At the same time the new vicar the Rev. E. Redfern was co-opted into Library service and settled in immediately. He was a man of boundless energy and walked in the footsteps of founder member the Rev. Arthur Humphreys when in 1918 he married Library helper Mabel Drummond-Hay. There was no jealousy from Mabel’s sister, Amy, who served on the committee with her new brother-in-law. Amy moved into the vicarage also.
At the end of the war the returning hero, Captain Noel Spence Reid DSO, MC joined the Library committee and added his youth and enthusiasm. Noel was the eldest son of T.M.Reid.
By 1920 the Library was open three days a week – Monday 10am-12.30pm, Wednesday 2.30-4pm and Friday 10am-12.30pm. Also, after receiving a Goodenough spring clean, the Reading Room was re-opened.
The Rev Redfern, God bless him, proposed that the Library purchase a typewriter which would be a step forward in the presentation of the minutes and correspondence. It would also be a boon to future historians who would find some of the early minutes indecipherable.
In November 1921 the Librarian, Mrs Ashton-Johnston, announced that the Library had a total of over 10,000 books of which 2,700 were fiction. This seems to be seriously lopsided but it gets worse as Mrs Ashton-Johnston added that in view of the number of useless novels with which the shelves are being encumbered we should subscribe to a book lending service in Great Britain which would probably cost about £20 a year. This suggestion was tried but proved to be unworkable.

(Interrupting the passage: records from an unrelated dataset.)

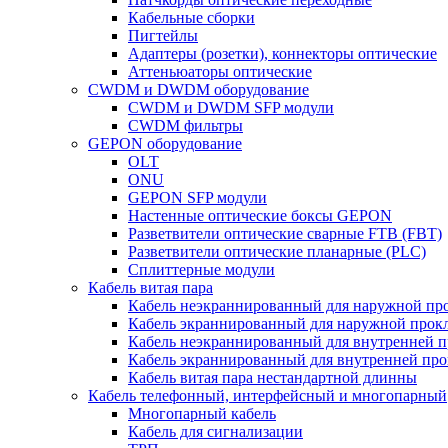
Кабельные сборки
Пигтейлы
Адаптеры (розетки), коннекторы оптические
Аттеньюаторы оптические
CWDM и DWDM оборудование
CWDM и DWDM SFP модули
CWDM фильтры
GEPON оборудование
OLT
ONU
GEPON SFP модули
Настенные оптические боксы GEPON
Разветвители оптические сварные FTB (FBT)
Разветвители оптические планарные (PLC)
Сплиттерные модули
Кабель витая пара
Кабель неэкраннированный для наружной пр
Кабель экраннированный для наружной прок
Кабель неэкраннированный для внутренней 
Кабель экраннированный для внутренней пр
Кабель витая пара нестандартной длинны
Кабель телефонный, интерфейсный и многопарный
Многопарный кабель
Кабель для сигнализации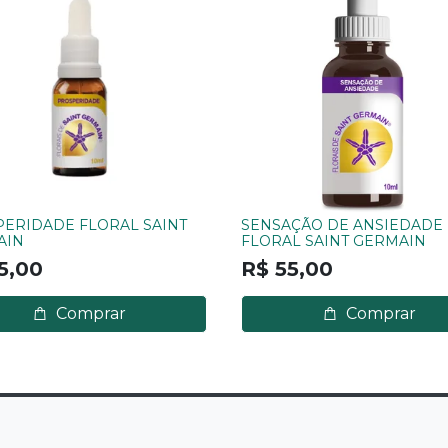
ERIDADE FLORAL SAINT
SENSAÇÃO DE ANSIEDADE
AIN
FLORAL SAINT GERMAIN
5,00
R$ 55,00
Comprar
Comprar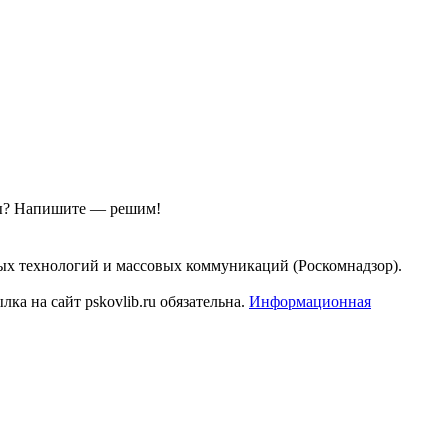
ы?
Напишите — решим!
ых технологий и массовых коммуникаций (Роскомнадзор).
а на сайт pskovlib.ru обязательна.
Информационная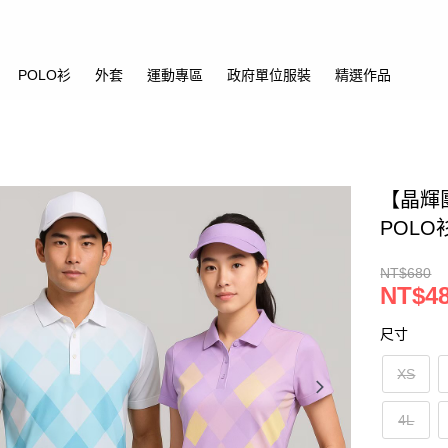
POLO衫
外套
運動專區
政府單位服裝
精選作品
【晶輝
POL
NT$680
NT$4
尺寸
XS
4L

Earlier in 1920 Mrs Beevor, the sister of the late Mrs Boreham, donated to the Orotava Library the 4,000 books that remained in the library at San Antonio. Mr and Mrs Ashton Johnston carried out the monumental task of cataloguing and arranging the Library to take in the Boreham bequest. This took over a year of patient and careful work with the Librarian and her husband attending the Library most days. Some 770 duplicates were sent to the wife of the British Consul in Santa Cruz so that the Britons living on the other side of the island might form the nucleus of a library. Once again someone had stepped into the breach to help the Library at a difficult time.
We now pass on to the 1920s. Did they roar in the Orotava Valley? They got off to a good start.
In 1921, a notice requesting SILENCE came to be placed in the reading room. Before the war it would have been unnecessary. It remained in place until 2011 when it once again became unnecessary. The notice was being totally ignored.